The executor settings may also be overwritten in this config file. The queueSize parameter is the maximum number of jobs that can be submitted at once, which we set to 1000. This parameter is useful to prevent the scheduler from becoming overloaded or to increase the number of modules that can run in parallel if running a large dataset.

This controls the number of jobs submitted, not threading within a module.

Threading

If an application is multithreaded, raising the number cores should decrease the amount of time a process takes. Increasing the number of cores can also increase the amount of memory used by the application, so settings may also need be tinkered with depending on the limitation of your hardware.

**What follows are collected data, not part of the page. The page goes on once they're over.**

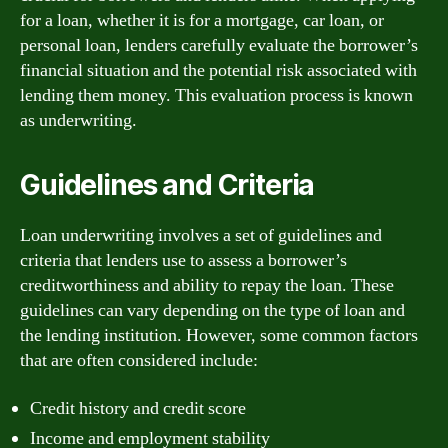
for a loan, whether it is for a mortgage, car loan, or
personal loan, lenders carefully evaluate the borrower’s
financial situation and the potential risk associated with
lending them money. This evaluation process is known
as underwriting.
Guidelines and Criteria
Loan underwriting involves a set of guidelines and
criteria that lenders use to assess a borrower’s
creditworthiness and ability to repay the loan. These
guidelines can vary depending on the type of loan and
the lending institution. However, some common factors
that are often considered include:
Credit history and credit score
Income and employment stability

Currently, DADA2_ANALYSIS and DADA2_POSTPROC are the only modules that are multithreaded.

Other workflows

Below are workflows that are useful for running specific modules of the pipeline.

QC Only

If you only want to run the QC module, you can use the following command:

nextflow run main.nf --readDIR /wynton/scratch/data/AAD1017 --target v4 -profile sge,apptainer -config conf/custom.config --QC_only

If you specify the --QC_only flag, this will just run the QC module. This may be useful if you want to understand your coverage before running the entire pipeline.

If you run this workflow, the only outputs you will see is your amplicon_coverage.txt, sample_coverage.txt and the quality report under quality_report/QCplots.html.

Postprocessing only

If you provide the dada2.clusters.txt file from a previous run using the --denoised_asvs flag, this will just run the postprocessing module. There is no need to supply a readDIR to run this workflow. You may want to run this workflow if you want to rerun the postprocessing module with different parameters. For example, you may want to run the postprocessing module with different allele masking parameters, or supply a different alignment threshold.

Below is an example of how to run just the postprocessing module:

nextflow run main.nf --denoised_asvs /wynton/scratch/results/raw_dada2_output/dada2.clusters.txt --target v4 -profile sge,apptainer

The output of this workflow is the allele_data.txt file.